Before we begin, you may like to explore this data set and get a feel for it.

## Feature Crosses

The Feature Cross is a broad category of feature engineering where you combine multiple features. Often this is numeric.

Since these are `datetime` objects, we'll have to convert them to seconds.

In [None]:
df.dtypes

In [None]:
df['travel_time'] = (df['dropoff'] - df['pickup']).apply(lambda x: x.total_seconds())

In [None]:
ax = sns.histplot(data=df, x='travel_time')
ax.set_xlabel('Time time (s)')

Now another thing we might like to do is see how this changes for different boroughs. But, customers can go between borough, so we really want to only look at those that start and stop in the same borough.

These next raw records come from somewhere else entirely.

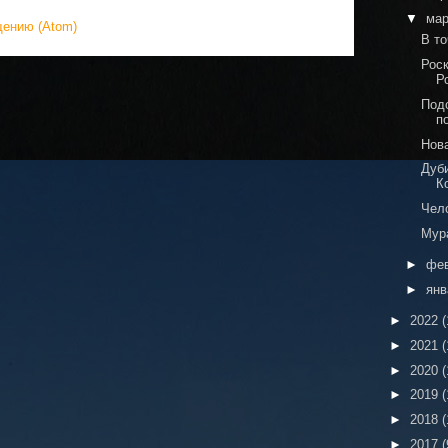
▼
ма
щению (Atom)
В то
Рос
Р
Под
п
Нов
Дуб
К
Чело
Мур
►
фе
►
ян
►
2022
(
►
2021
(
►
2020
(
►
2019
(
►
2018
(
►
2017
(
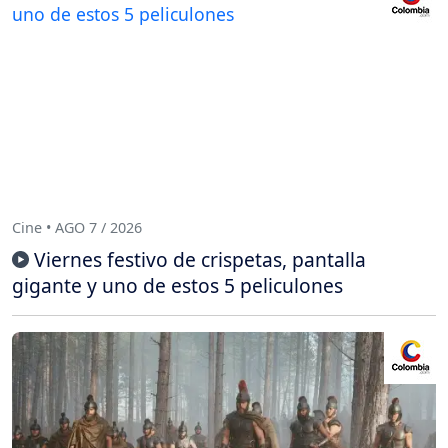
Cine • AGO 7 / 2026
Viernes festivo de crispetas, pantalla
gigante y uno de estos 5 peliculones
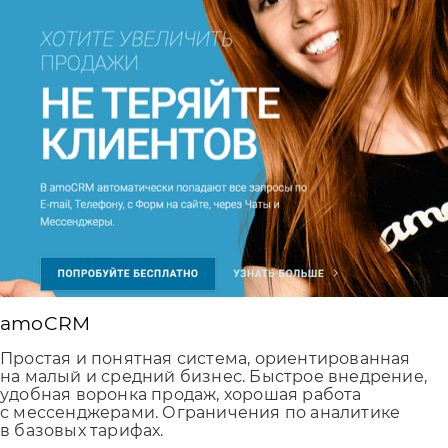
amoCRM
Простая и понятная система, ориентированная
на малый и средний бизнес. Быстрое внедрение,
удобная воронка продаж, хорошая работа
с мессенджерами. Ограничения по аналитике
в базовых тарифах.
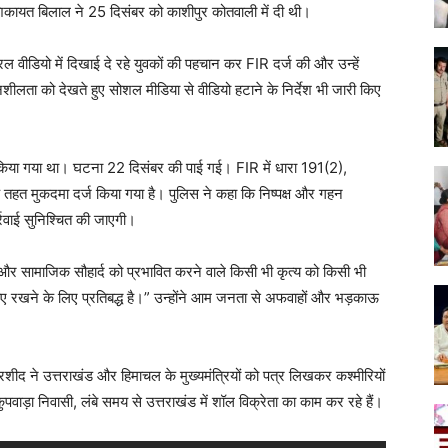
शिकायत बिलाल ने 25 दिसंबर को काशीपुर कोतवाली में दी थी।
रल वीडियो में दिखाई दे रहे युवकों की पहचान कर FIR दर्ज की और उन्हें
नशीलता को देखते हुए सोशल मीडिया से वीडियो हटाने के निर्देश भी जारी किए
वहार किया गया था। घटना 22 दिसंबर की पाई गई। FIR में धारा 191(2),
 मुकदमा दर्ज किया गया है। पुलिस ने कहा कि निष्पक्ष और गहन
्रवाई सुनिश्चित की जाएगी।
और सामाजिक सौहार्द को प्रभावित करने वाले किसी भी कृत्य को किसी भी
ाए रखने के लिए प्रतिबद्ध है।” उन्होंने आम जनता से अफवाहों और भड़काऊ
रशीद ने उत्तराखंड और हिमाचल के मुख्यमंत्रियों को पत्र लिखकर कश्मीरियों
वाड़ा निवासी, लंबे समय से उत्तराखंड में शॉल विक्रेता का काम कर रहे हैं।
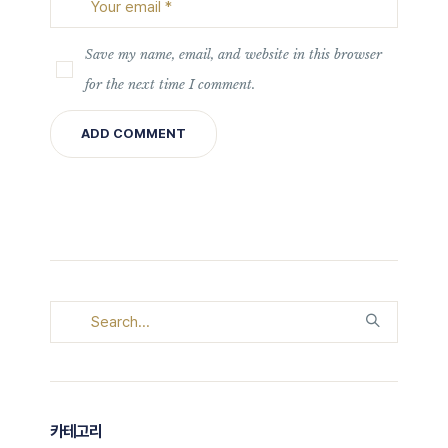
Save my name, email, and website in this browser
for the next time I comment.
카테고리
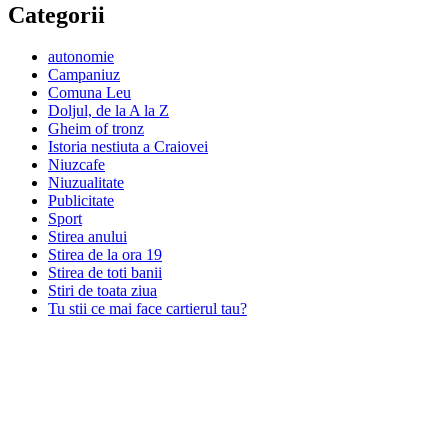
Categorii
autonomie
Campaniuz
Comuna Leu
Doljul, de la A la Z
Gheim of tronz
Istoria nestiuta a Craiovei
Niuzcafe
Niuzualitate
Publicitate
Sport
Stirea anului
Stirea de la ora 19
Stirea de toti banii
Stiri de toata ziua
Tu stii ce mai face cartierul tau?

Here we create a simple `pd.Series` of `True`/`False` values if the pickup and droppoff boroughs are the same.

In [None]:
df['same_borough'] =  (df['dropoff_borough'] == df['pickup_borough'])

In [None]:
sns.histplot(data=df[df['same_borough'] == True], x='travel_time', hue='dropoff_borough')

Although I am not using this specific Feature Cross to draw conclusions, it helped me plot intra-borough travel times very quickly.

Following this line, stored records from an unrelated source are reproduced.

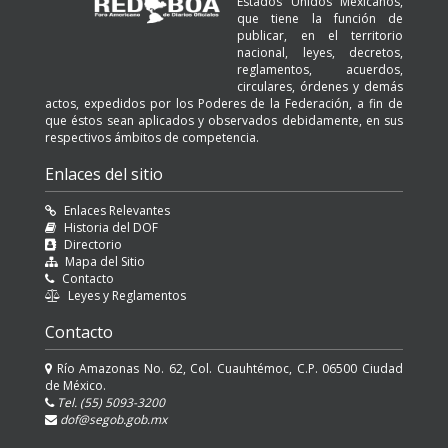
Estados Unidos Mexicanos,
que tiene la función de
publicar, en el territorio
nacional, leyes, decretos,
reglamentos, acuerdos,
circulares, órdenes y demás
actos, expedidos por los Poderes de la Federación, a fin de
que éstos sean aplicados y observados debidamente, en sus
respectivos ámbitos de competencia.
Enlaces del sitio
Enlaces Relevantes
Historia del DOF
Directorio
Mapa del Sitio
Contacto
Leyes y Reglamentos
Contacto
Río Amazonas No. 62, Col. Cuauhtémoc, C.P. 06500 Ciudad
de México.
Tel. (55) 5093-3200
dof@segob.gob.mx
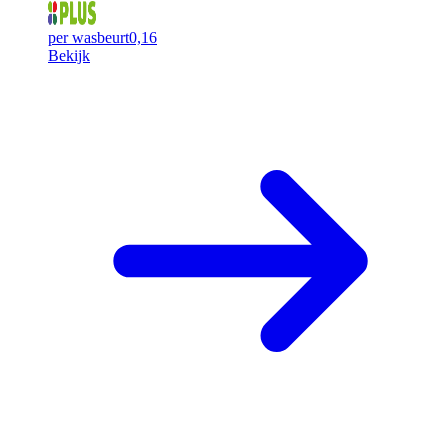
per wasbeurt
0,16
Bekijk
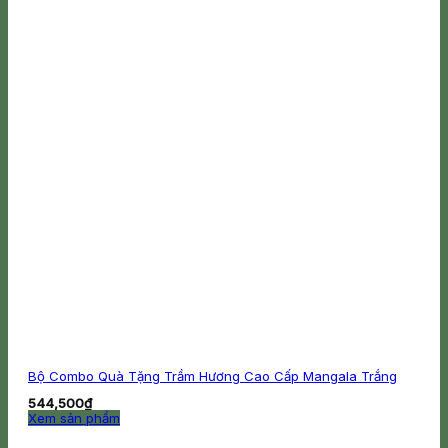
Bộ Combo Quà Tặng Trầm Hương Cao Cấp Mangala Trắng
544,500
₫
Xem sản phẩm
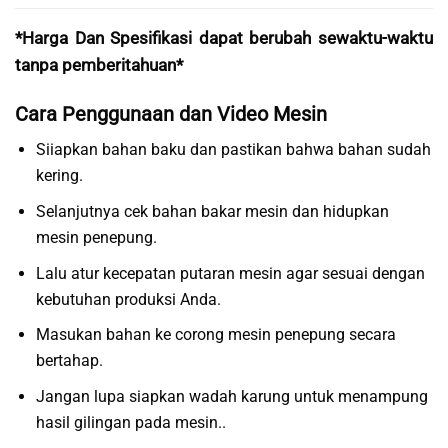
*Harga Dan Spesifikasi dapat berubah sewaktu-waktu
tanpa pemberitahuan*
Cara Penggunaan dan Video Mesin
Siiapkan bahan baku dan pastikan bahwa bahan sudah
kering.
Selanjutnya cek bahan bakar mesin dan hidupkan
mesin penepung.
Lalu atur kecepatan putaran mesin agar sesuai dengan
kebutuhan produksi Anda.
Masukan bahan ke corong mesin penepung secara
bertahap.
Jangan lupa siapkan wadah karung untuk menampung
hasil gilingan pada mesin..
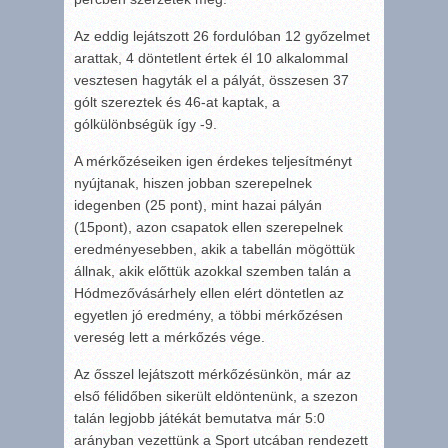
Az eddig lejátszott 26 fordulóban 12 győzelmet
arattak, 4 döntetlent értek él 10 alkalommal
vesztesen hagyták el a pályát, összesen 37
gólt szereztek és 46-at kaptak, a
gólkülönbségük így -9.
A mérkőzéseiken igen érdekes teljesítményt
nyújtanak, hiszen jobban szerepelnek
idegenben (25 pont), mint hazai pályán
(15pont), azon csapatok ellen szerepelnek
eredményesebben, akik a tabellán mögöttük
állnak, akik előttük azokkal szemben talán a
Hódmezővásárhely ellen elért döntetlen az
egyetlen jó eredmény, a többi mérkőzésen
vereség lett a mérkőzés vége.
Az ősszel lejátszott mérkőzésünkön, már az
első félidőben sikerült eldöntenünk, a szezon
talán legjobb játékát bemutatva már 5:0
arányban vezettünk a Sport utcában rendezett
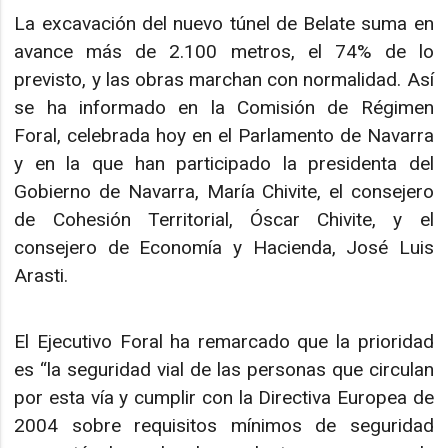
La excavación del nuevo túnel de Belate suma en
avance más de 2.100 metros, el 74% de lo
previsto, y las obras marchan con normalidad. Así
se ha informado en la Comisión de Régimen
Foral, celebrada hoy en el Parlamento de Navarra
y en la que han participado la presidenta del
Gobierno de Navarra, María Chivite, el consejero
de Cohesión Territorial, Óscar Chivite, y el
consejero de Economía y Hacienda, José Luis
Arasti.
El Ejecutivo Foral ha remarcado que la prioridad
es “la seguridad vial de las personas que circulan
por esta vía y cumplir con la Directiva Europea de
2004 sobre requisitos mínimos de seguridad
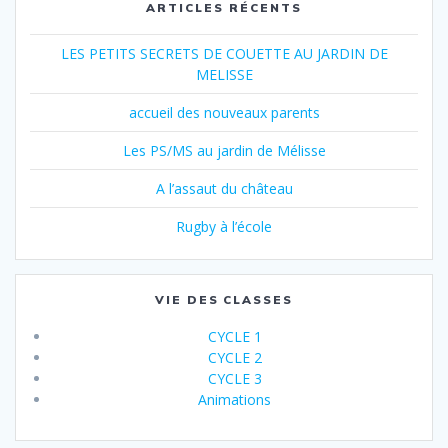
ARTICLES RÉCENTS
LES PETITS SECRETS DE COUETTE AU JARDIN DE
MELISSE
accueil des nouveaux parents
Les PS/MS au jardin de Mélisse
A l’assaut du château
Rugby à l’école
VIE DES CLASSES
CYCLE 1
CYCLE 2
CYCLE 3
Animations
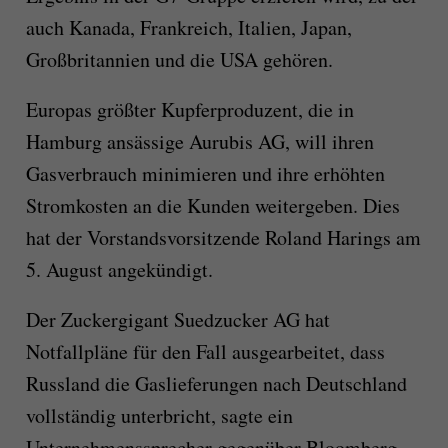
auch Kanada, Frankreich, Italien, Japan,
Großbritannien und die USA gehören.
Europas größter Kupferproduzent, die in
Hamburg ansässige Aurubis AG, will ihren
Gasverbrauch minimieren und ihre erhöhten
Stromkosten an die Kunden weitergeben. Dies
hat der Vorstandsvorsitzende Roland Harings am
5. August angekündigt.
Der Zuckergigant Suedzucker AG hat
Notfallpläne für den Fall ausgearbeitet, dass
Russland die Gaslieferungen nach Deutschland
vollständig unterbricht, sagte ein
Unternehmenssprecher gegenüber Bloomberg.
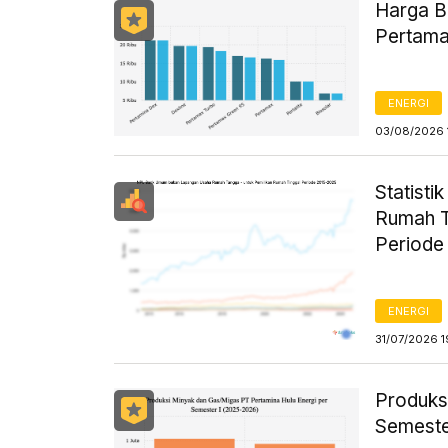
Harga B
Pertama
ENERGI
03/08/2026 
Statist
Rumah T
Periode
ENERGI
31/07/2026 1
Produks
Semeste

Also, we see we have a lot more trips in Manhattan, so we should probably look at relative frequencies between them.

In [None]:
sns.histplot(data=df[df['same_borough'] == True], x='travel_time', hue='dropoff_borough',
            stat='percent', common_norm=False)

Lastly, another example of a feature cross is to numerically manipulate features. For instance, we might want to know if rides with multiple passengers have different costs. Or simply, what is the cost per passenger?

In [None]:
df.head(5)

In [None]:
df['cost_per_passenger'] = (df['total'] / df['passengers'])

In [None]:
sns.histplot(data=df, x='cost_per_passenger')

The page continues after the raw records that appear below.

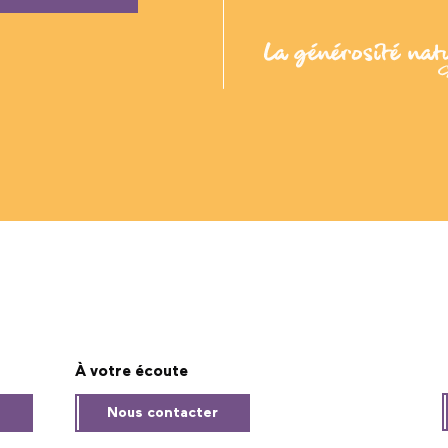
À votre écoute
s
Nous contacter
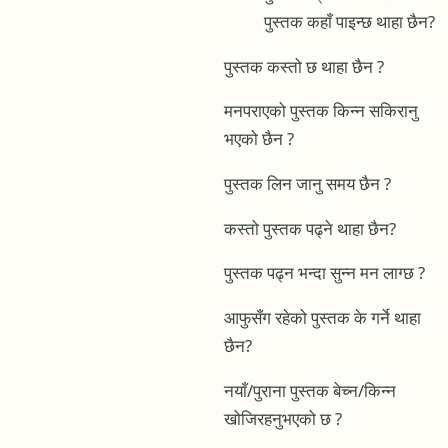
पुस्तक कहाँ पाइन्छ थाहा छैन?
पुस्तक कस्तो छ थाहा छैन ?
मनपराएको पुस्तक किन्न सकिरानु
भएको छैन ?
पुस्तक लिन जानु समय छैन ?
कस्तो पुस्तक पढ्ने थाहा छैन?
पुस्तक पढ्न भन्दा सुन्न मन लाग्छ ?
आफुसँग रहेको पुस्तक के गर्ने थाहा
छैन?
नयाँ/पुराना पुस्तक बेच्न/किन्न
खोजिरहनुभएको छ ?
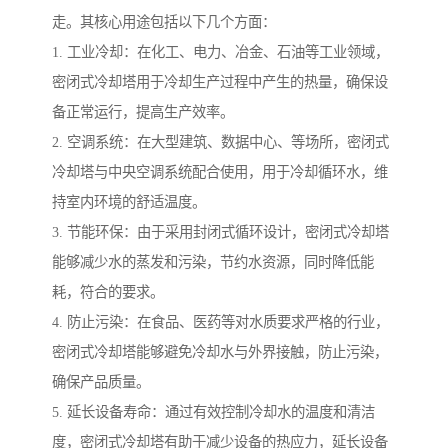
走。其核心用途包括以下几个方面：
1. 工业冷却：在化工、电力、冶金、石油等工业领域，
密闭式冷却塔用于冷却生产过程中产生的热量，确保设
备正常运行，提高生产效率。
2. 空调系统：在大型建筑、数据中心、等场所，密闭式
冷却塔与中央空调系统配合使用，用于冷却循环水，维
持室内环境的舒适温度。
3. 节能环保：由于采用封闭式循环设计，密闭式冷却塔
能够减少水的蒸发和污染，节约水资源，同时降低能
耗，符合的要求。
4. 防止污染：在食品、医药等对水质要求严格的行业，
密闭式冷却塔能够避免冷却水与外界接触，防止污染，
确保产品质量。
5. 延长设备寿命：通过有效控制冷却水的温度和清洁
度，密闭式冷却塔有助于减少设备的热应力，延长设备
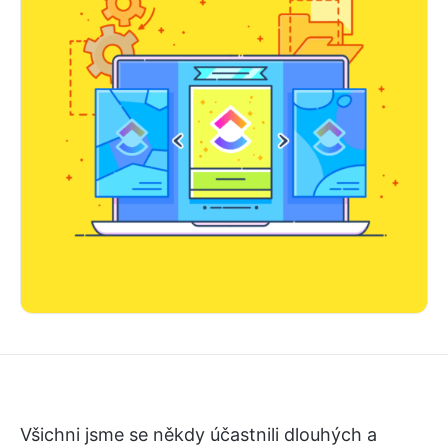
Všichni jsme se někdy účastnili dlouhých a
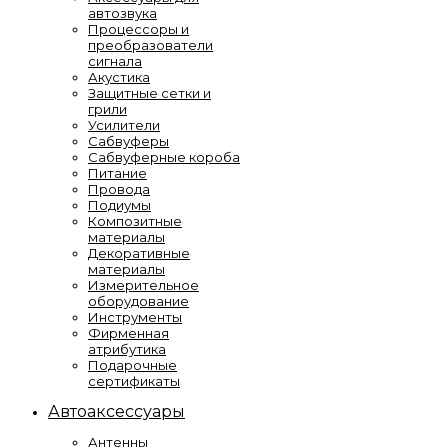
автозвука
Процессоры и
преобразователи
сигнала
Акустика
Защитные сетки и
грили
Усилители
Сабвуферы
Сабвуферные короба
Питание
Провода
Подиумы
Композитные
материалы
Декоративные
материалы
Измерительное
оборудование
Инструменты
Фирменная
атрибутика
Подарочные
сертификаты
Автоаксессуары
Антенны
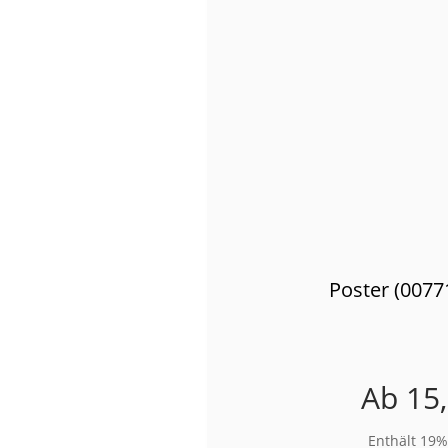
Poster (0077
Ab
15
Enthält 19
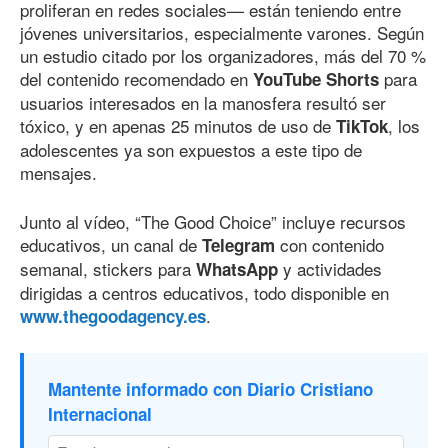
proliferan en redes sociales— están teniendo entre
jóvenes universitarios, especialmente varones. Según
un estudio citado por los organizadores, más del 70 %
del contenido recomendado en
para
YouTube Shorts
usuarios interesados en la manosfera resultó ser
tóxico, y en apenas 25 minutos de uso de
, los
TikTok
adolescentes ya son expuestos a este tipo de
mensajes.
Junto al vídeo, “The Good Choice” incluye recursos
educativos, un canal de
con contenido
Telegram
semanal, stickers para
y actividades
WhatsApp
dirigidas a centros educativos, todo disponible en
.
www.thegoodagency.es
Mantente informado con Diario Cristiano
Internacional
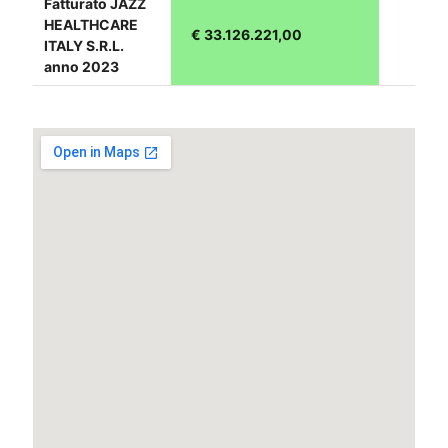
Fatturato JAZZ
HEALTHCARE
€ 33.126.221,00
ITALY S.R.L.
anno 2023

Here we might also create a new feature specifying solo or multi passenger rides. I'll use a `lambda` function to quickly do this.

In [None]:
df['trip_type'] = df['passengers'].apply(lambda x: 'solo' if x == 1 else 'multi')

In [None]:
sns.boxplot(data=df, x='trip_type', y='cost_per_passenger', color='tab:blue')

Here we see that if you travel with friends, the total cost per person is advantageous.

## One Hot Encoding (OHE)

Finally I'd like to introduce OHE, which "binarizes" a categorical variable. This is useful in Machine Learning, and sometimes in data visualization.

To OHE features, you can use the `pd.get_dummies` method. If you don't specify a column(s), it will operate on _all_ categorical features.

For example, it expands our dataframe from 18 features to 423 columns!

In [None]:
df.head(5)

In [None]:
df.shape

In [None]:
pd.get_dummies(df).head(5)

If we specify the `payment` column, it expands to `payment_cash` and `payment_credit_card`.

In [None]:
pd.get_dummies(df, columns=['payment'])